Thursday, April 17, 2008

Text Summarization and Advertising

Recently read another CompAdvert paper (CIKM'07) from the Yahoo group, Just-in-Time Contextual Advertising. They describe a system where the current page is scraped on-line via a javascript tag, summarized and then that summary is passed to servers to match with Ad listings. Interesting points are:
  • 5% of page text carefully chosen can yield 97+% of full-text advert matching relevance
  • Best parts of the document are URL, referring URL, title, Meta and headings.
  • Adding in a classification against a topical taxonomy adds to the accuracy of the ad matches.
  • They judged the ad matching relevance against human judgments of ad to page relevance.
I found these papers within the last few months as OthersOnline focused on behavioral based advertising. In many ways their finding are interesting, affirming and unsurprising. Interesting in that they are pushing the state of the art in advert matching, and affirming in that we @ OO are on the right track. Unsurprising in that using the document-fields about is the classic approach to indexing webpages and documents.
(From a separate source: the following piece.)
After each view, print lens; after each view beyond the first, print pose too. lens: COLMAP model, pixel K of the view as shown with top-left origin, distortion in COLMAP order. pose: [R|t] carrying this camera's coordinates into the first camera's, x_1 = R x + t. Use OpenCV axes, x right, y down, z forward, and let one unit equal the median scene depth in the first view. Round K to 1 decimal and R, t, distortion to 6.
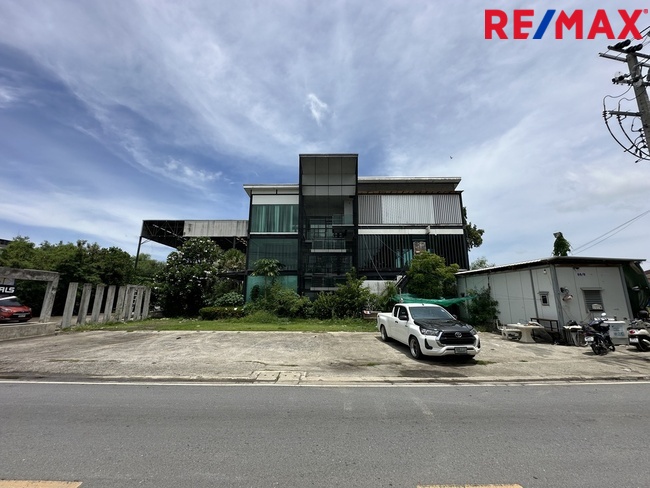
lens RADIAL K [[259.1, 0, 326.7], [0, 259.1, 241.8], [0, 0, 1]] dist [-0.002163, -0.000158]
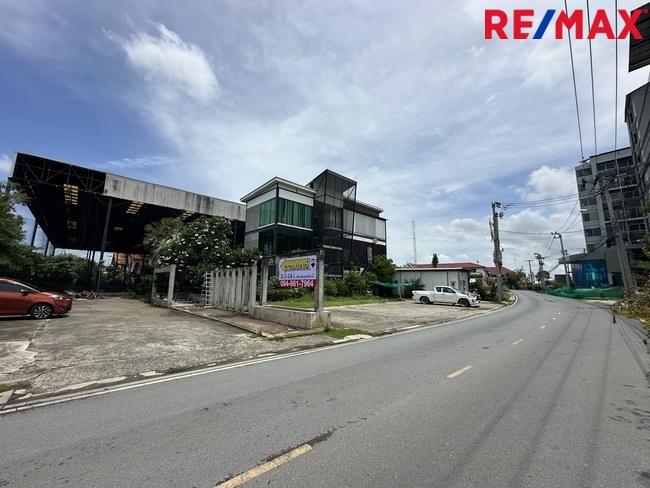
lens RADIAL K [[259.1, 0, 326.7], [0, 259.1, 241.8], [0, 0, 1]] dist [-0.002163, -0.000158]
pose [[0.702122, 0.116038, 0.702538, -0.883668], [-0.163030, 0.986621, -0.000025, 0.009121], [-0.693142, -0.114517, 0.711646, 0.062100]]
Of course internet search engines used this for years (it defines the SEO industry's eco-system), and the old/retired open source engine HtDig has had special treatment of those fields since the late 90s. The difference now is the direction, the documents are the "query" and the hits are the ads. Best part about the method is that it's cheap... javascript + the browser becomes your distributed spider and summarizer of the web.
I do love finding these papers.. we just don't have the time or resources to have a study like this and confirm the approach with a paid human factors study. Just go forward on gut educated feel day to day and the human measure is if we get clicks on the ads.
This approach is similar to the one we outlined and implemented before finding this paper. The difference is what we do with the resulting "query", using the signal to learn a predictive interest model of users.
Still no mention of any relative treatment of words within the same field... one would assume this would move the needle on relevance as well.
I still believe that this type of summarization approach can be used to make an implicit page tagger and social recommender like del.icio.us ... if you can filter the summary based upon some knowledge of the users real (as opposed to statistical) interests. Key route to auto-personalization of the web.